Not many know that, among the approximately 85 organisations still operating in Italy since 1520, 70 are universities, and one is the Roman Catholic Church. Both these institutions never define their purpose very clearly, the latter because God is infinite, mysterious and unknowable; the former because knowledge is infinite, mysterious and always unfolding. The latter because it has become too fundamentalist and rigid; the former because it puts profit (ie, the means) as its primary purpose before knowledge (ie, the end). If our corporations are ever to survive and increase their lifespan, not having a defined and measurable purpose is better than having one or more that are defined. In a line wrongly credited to Albert Einstein, the sociologist William Bruce Cameron states that not everything that can be counted counts, and not everything that counts can be counted. The Jesuits remind us that one can count what is visible to interrogate what is invisible and must remain so. Mixing ends with means is a mortal sin.

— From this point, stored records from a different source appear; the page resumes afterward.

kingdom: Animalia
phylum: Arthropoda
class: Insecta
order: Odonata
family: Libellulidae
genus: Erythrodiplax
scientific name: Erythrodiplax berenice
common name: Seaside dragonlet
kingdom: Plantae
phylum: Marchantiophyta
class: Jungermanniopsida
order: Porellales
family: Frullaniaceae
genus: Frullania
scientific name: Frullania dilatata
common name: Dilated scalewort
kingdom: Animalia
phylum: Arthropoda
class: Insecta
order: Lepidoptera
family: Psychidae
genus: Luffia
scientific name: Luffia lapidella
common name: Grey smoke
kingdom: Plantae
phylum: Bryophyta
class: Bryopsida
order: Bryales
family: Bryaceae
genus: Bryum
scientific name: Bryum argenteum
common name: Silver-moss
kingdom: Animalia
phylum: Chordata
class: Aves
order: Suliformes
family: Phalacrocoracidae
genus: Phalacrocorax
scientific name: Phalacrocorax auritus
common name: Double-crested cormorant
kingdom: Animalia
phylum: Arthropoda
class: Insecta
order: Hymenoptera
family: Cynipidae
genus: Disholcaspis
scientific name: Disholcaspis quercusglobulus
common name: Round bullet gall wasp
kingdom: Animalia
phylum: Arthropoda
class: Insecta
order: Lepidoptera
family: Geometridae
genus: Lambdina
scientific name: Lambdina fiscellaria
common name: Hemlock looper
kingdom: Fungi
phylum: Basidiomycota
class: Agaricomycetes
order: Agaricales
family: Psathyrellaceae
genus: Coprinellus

Measurement is a means to explore purpose, not the other way around.

In closing, let’s remember the words of Pope Francis, on his first appearance on the Roman basilica balcony in 2013, as the first Jesuit Pope in history, and the 265th successor of St Peter. In his first homily, Pope Francis asks the masses: ‘And now, before I benedict you, I want you to pray for me. Let’s have a few moments of silence … and you pray for your new Bishop.’ Rather than uttering a clear message to the masses, Pope Francis decided to make a difference by embracing the mystery, by remaining in-different, in other words, in the middle of the infinite differences that he faces.

When facing the unknown (eg, a mission into uncharted territory) or the unknowable (ie, the mystery of God), and still having to function, it is best to conduct oneself according to the Jesuit adage perinde ac cadaver, or ‘in the manner of a corpse’, and make a difference by remaining indifferent. Facing the challenge of engaging a multitude of unknowable views and unknown human beings in the mission of the Catholic Church, the Pope creates a space to be filled by the prayers of the faithful. Rather than treating communication as a conduit for a given message, it serves as a container for creating a community that embraces a potentially infinite number of messages in a holy communion. Not surprisingly, the three words share the same root.

When governing means dealing with difference, nothing is more powerful than nothing. To exploit the power of the negative, rather than seeking comfort in positive but useless and transitory definitions of purpose, it is better to turn to rhetoric, religion and accounting, and their exploratory and community-building power. They have played this trick for millennia. Corporate governance has a lot to learn from them, especially because real governance exists only when purpose is contested. If the purpose is defined, we do not need to govern anything; a machine can, and very likely will, do the job.